→ Try it
Please copy the listing below word for word, leaving out the pictures and keeping only the text.

→ Records for this task
════════════════════
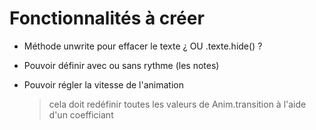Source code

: 
# Fonctionnalités à créer

* Méthode unwrite pour effacer le texte
  ¿ OU <note>.texte.hide() ?

* Pouvoir définir avec ou sans rythme (les notes)
* Pouvoir régler la vitesse de l'animation
  > cela doit redéfinir toutes les valeurs de Anim.transition à l'aide d'un coefficiant
  

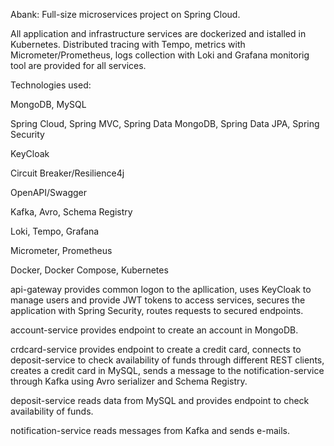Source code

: Abank: Full-size microservices project on Spring Cloud.

All application and infrastructure services are dockerized and istalled in Kubernetes.
Distributed tracing with Tempo, metrics with Micrometer/Prometheus, logs collection with Loki
and Grafana monitorig tool are provided for all services.

Technologies used:

  MongoDB, MySQL
  
  Spring Cloud, Spring MVC, Spring Data MongoDB, Spring Data JPA, Spring Security
  
  KeyCloak
  
  Circuit Breaker/Resilience4j
  
  OpenAPI/Swagger
  
  Kafka, Avro, Schema Registry

  Loki, Tempo, Grafana
  
  Micrometer, Prometheus
  
  Docker, Docker Compose, Kubernetes

api-gateway provides common logon to the apllication,
  uses KeyCloak to manage users and provide JWT tokens to access services,
  secures the application with Spring Security,
  routes requests to secured endpoints.
  
account-service provides endpoint to create an account in MongoDB.

crdcard-service provides endpoint to create a credit card,
  connects to deposit-service to check availability of funds through different REST clients,
  creates a credit card in MySQL,
  sends a message to the notification-service through Kafka using Avro serializer and Schema Registry.
  
deposit-service reads data from MySQL and provides endpoint to check availability of funds.

notification-service reads messages from Kafka and sends e-mails.

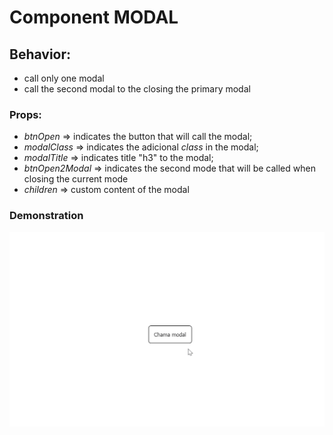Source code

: # Component MODAL

## Behavior:
* call only one modal
* call the second modal to the closing the primary modal

### Props:
* _btnOpen_ => indicates the button that will call the modal;
* _modalClass_ => indicates the adicional _class_ in the modal;
* _modalTitle_ => indicates title "h3" to the modal;
* _btnOpen2Modal_ => indicates the second mode that will be called when closing the current mode
* _children_ => custom content of the modal

### Demonstration
![Demonstration](https://github.com/Guizanin/modal-react/blob/main/bookmark2.gif)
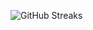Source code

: ![GitHub Streaks](https://github-streaks-mqc9.onrender.com/streak/happilli/image?theme=midnight&cache_bust=1743346020&lang=ja)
════════════════════
→ Result for this task
Source code

: 
# Fonctionnalités à créer

* Méthode unwrite pour effacer le texte
  ¿ OU <note>.texte.hide() ?

* Pouvoir définir avec ou sans rythme (les notes)
* Pouvoir régler la vitesse de l'animation
  > cela doit redéfinir toutes les valeurs de Anim.transition à l'aide d'un coefficiant
  

Source code

: Abank: Full-size microservices project on Spring Cloud.

All application and infrastructure services are dockerized and istalled in Kubernetes.
Distributed tracing with Tempo, metrics with Micrometer/Prometheus, logs collection with Loki
and Grafana monitorig tool are provided for all services.

Technologies used:

  MongoDB, MySQL
  
  Spring Cloud, Spring MVC, Spring Data MongoDB, Spring Data JPA, Spring Security
  
  KeyCloak
  
  Circuit Breaker/Resilience4j
  
  OpenAPI/Swagger
  
  Kafka, Avro, Schema Registry

  Loki, Tempo, Grafana
  
  Micrometer, Prometheus
  
  Docker, Docker Compose, Kubernetes

api-gateway provides common logon to the apllication,
  uses KeyCloak to manage users and provide JWT tokens to access services,
  secures the application with Spring Security,
  routes requests to secured endpoints.
  
account-service provides endpoint to create an account in MongoDB.

crdcard-service provides endpoint to create a credit card,
  connects to deposit-service to check availability of funds through different REST clients,
  creates a credit card in MySQL,
  sends a message to the notification-service through Kafka using Avro serializer and Schema Registry.
  
deposit-service reads data from MySQL and provides endpoint to check availability of funds.

notification-service reads messages from Kafka and sends e-mails.

Source code

: # Component MODAL

## Behavior:
* call only one modal
* call the second modal to the closing the primary modal

### Props:
* _btnOpen_ => indicates the button that will call the modal;
* _modalClass_ => indicates the adicional _class_ in the modal;
* _modalTitle_ => indicates title "h3" to the modal;
* _btnOpen2Modal_ => indicates the second mode that will be called when closing the current mode
* _children_ => custom content of the modal

### Demonstration
![Demonstration](https://github.com/Guizanin/modal-react/blob/main/bookmark2.gif)
Source code

: ![GitHub Streaks](https://github-streaks-mqc9.onrender.com/streak/happilli/image?theme=midnight&cache_bust=1743346020&lang=ja)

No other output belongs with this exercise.